BMC Bioinformatics. 2013 Jul 24;14:233. doi: 10.1186/1471-2105-14-233.
Assigning a protein into one of its folds is a transitional step for discovering three dimensional protein structure, which is a challenging task in bimolecular (biological) science. The present research focuses on: 1) the development of classifiers, and 2) the development of feature extraction techniques based on syntactic and/or physicochemical properties.
Apart from the above two main categories of research, we have shown that the selection of physicochemical attributes of the amino acids is an important step in protein fold recognition and has not been explored adequately. We have presented a multi-dimensional successive feature selection (MD-SFS) approach to systematically select attributes. The proposed method is applied on protein sequence data and an improvement of around 24% in fold recognition has been noted when selecting attributes appropriately.
The MD-SFS has been applied successfully in selecting physicochemical attributes of the amino acids. The selected attributes show improved protein fold recognition performance.

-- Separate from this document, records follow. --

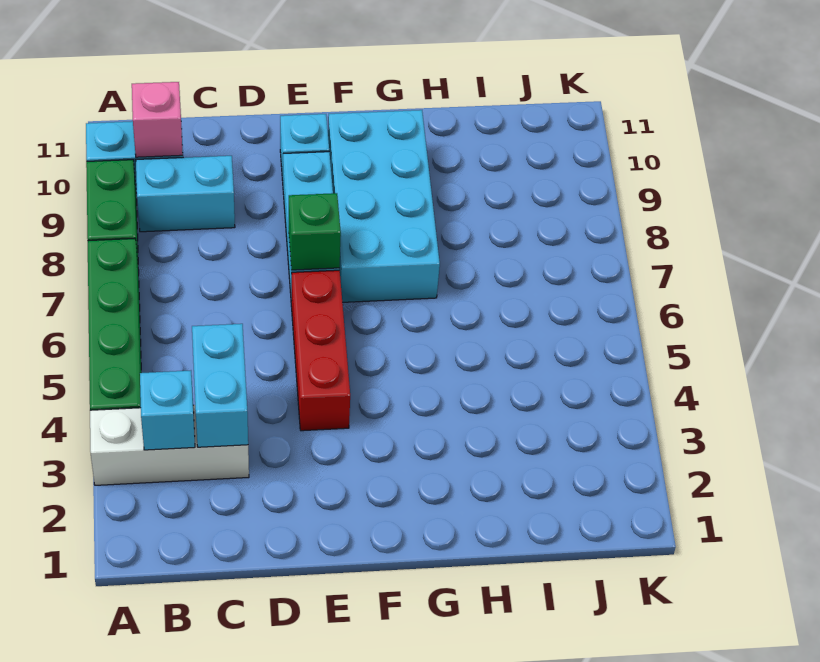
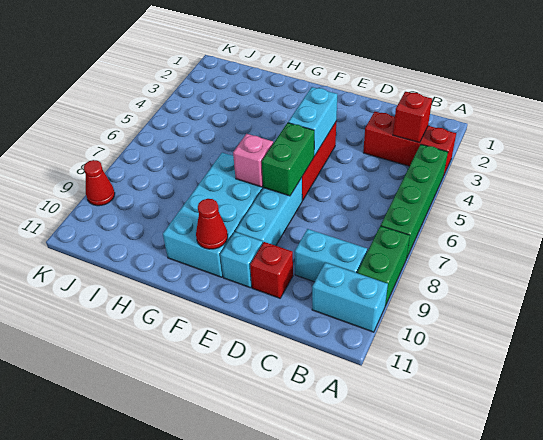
white 1x3 brick [90,405,249,485] -> red 1x3 brick [363,112,456,174]
cyan 1x1 brick [140,371,195,450] -> red 1x1 brick [393,92,432,143]
pink 1x1 brick [132,82,183,157] -> pink 1x1 brick moved to [233,134,273,187]
cyan 1x2 brick [192,324,248,447] -> cyan 1x2 brick moved to [288,87,337,156]
none -> red 1x1 brick [250,242,293,298]
green 1x1 brick [289,193,341,270] -> green 1x2 brick [262,123,314,196]
none -> red 1x1 cone [196,199,228,249]
none -> red 1x1 cone [84,160,115,206]

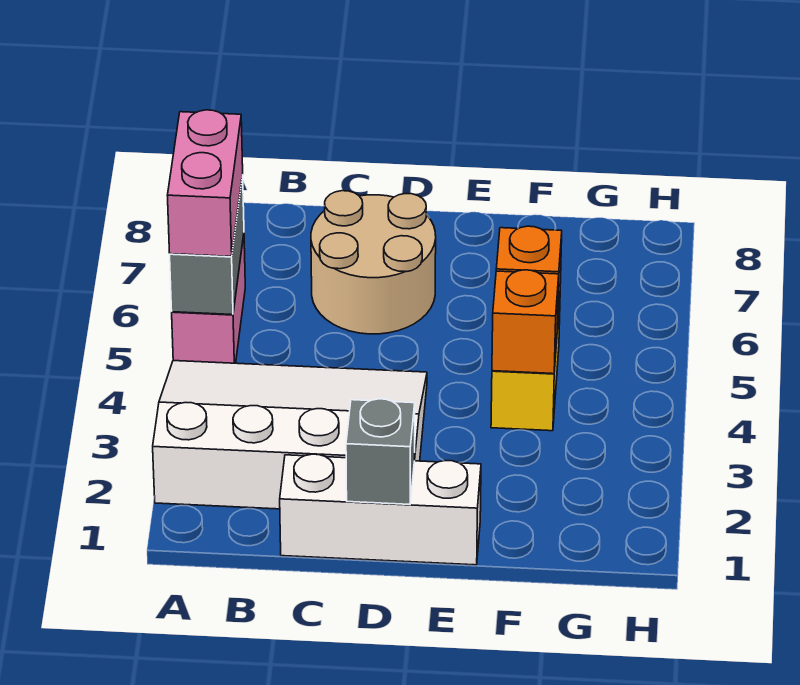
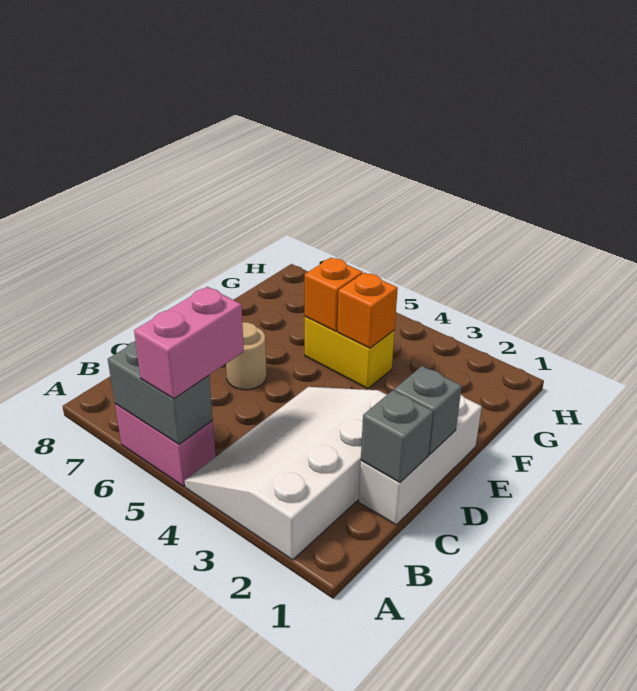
pink 1x2 brick [167,110,243,257] -> pink 1x2 brick turned to [134,287,244,399]
none -> grey 1x1 brick [361,390,433,482]
tan 2x2 round brick [311,191,436,334] -> tan 1x1 round brick [226,322,266,390]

将蛋白质分配到其折叠之一是发现三维蛋白质结构的过渡步骤,这是双分子(生物)科学中的一项具有挑战性的任务。本研究集中于:1)分类器的开发,以及 2)基于语法和/或物理化学性质的特征提取技术的开发。
除了上述两个主要研究类别之外,我们还表明,选择氨基酸的物理化学属性是蛋白质折叠识别的重要步骤,并且尚未得到充分探索。我们提出了一种多维连续特征选择(MD-SFS)方法来系统地选择属性。在所提出的方法应用于蛋白质序列数据时,当适当地选择属性时,已经注意到折叠识别提高了约 24%。
MD-SFS 已成功应用于选择氨基酸的物理化学属性。所选属性显示出改进的蛋白质折叠识别性能。